Less than two years ago, during the coronavirus market panic, GBP/JPY fell to a multi-year low of 124.04. The last time the pair traded at such levels was in August, 2012, when the world was still recovering from the Financial Crisis.
The COVID-19 selloff didn’t last that long though. After plunging 10.9% in March 2020 alone, the pair is now up 26.6% from that bottom. Earning nearly 27% in under two years is a respectable feat even for a stock investor, not to mention a Forex trader.
However, especially in the FX market, trends usually don’t last very long. Can we expect the bulls to continue their crusade to the north or is it time for the bears to take the wheel? That’s the question we hope the Elliott Wave chart below will help us find the answer to.
The daily GBP/JPY chart reveals that the uptrend from 124.04 to 157.42 so far is a five-wave impulse. The pattern is labeled (1)-through-(5), where wave (2) is a running flat correction, while wave (4)—a triangle. The impulsive structure of wave (3) is also visible two degrees down.
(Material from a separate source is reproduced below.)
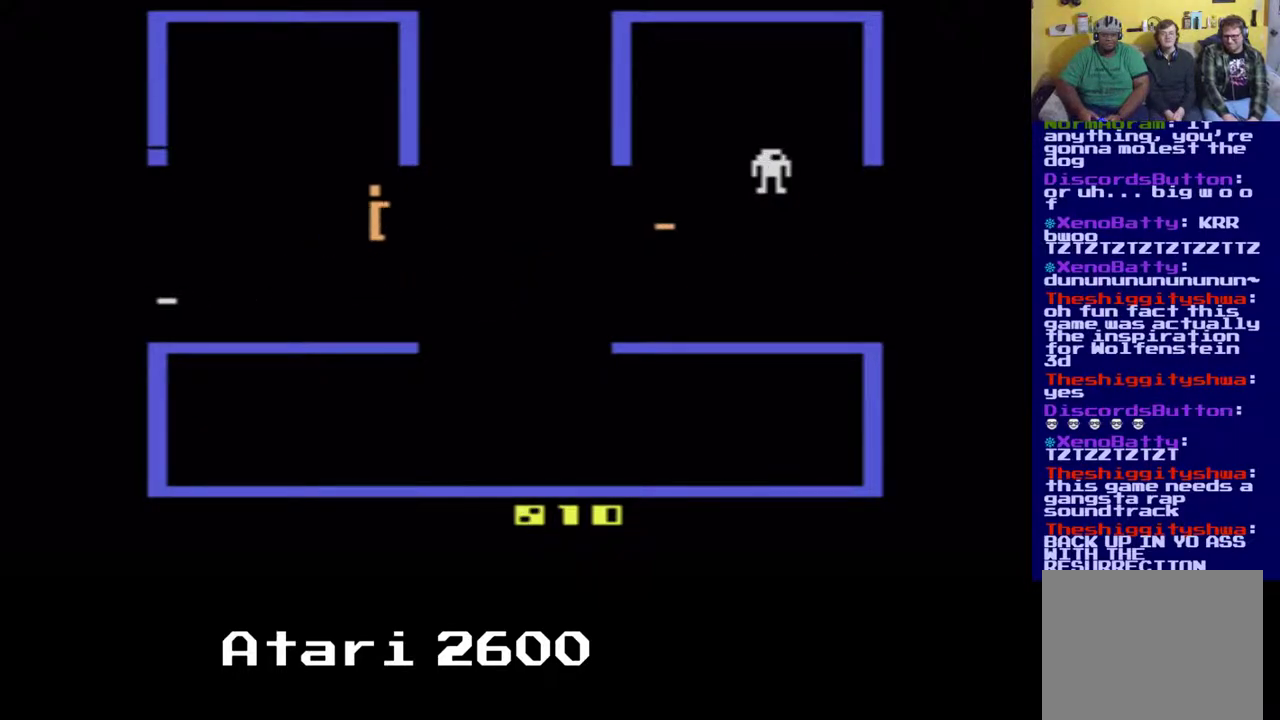
{"buttons": ["DPAD_UP", "DPAD_LEFT"], "left_stick": "center", "right_stick": "center", "events": [[33, "DPAD_UP", "up"], [50, "A", "down"], [150, "DPAD_UP", "down"], [217, "A", "up"], [300, "DPAD_RIGHT", "up"], [500, "DPAD_LEFT", "down"]]}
If this count is correct, the pair is currently trading in the fifth and final wave of the pattern. Wave (5) looks capable of reaching and even slightly exceeding 160.00. Unfortunately for the buyers, a three-wave correction follows every impulse.
Once wave (5) is over, a notable decline back to ~145.00 should be expected. The negative outlook is supported by a MACD bearish divergence between waves (3) and (5). While it is too early to short GBP/JPY, we think it is too late to buy, as well.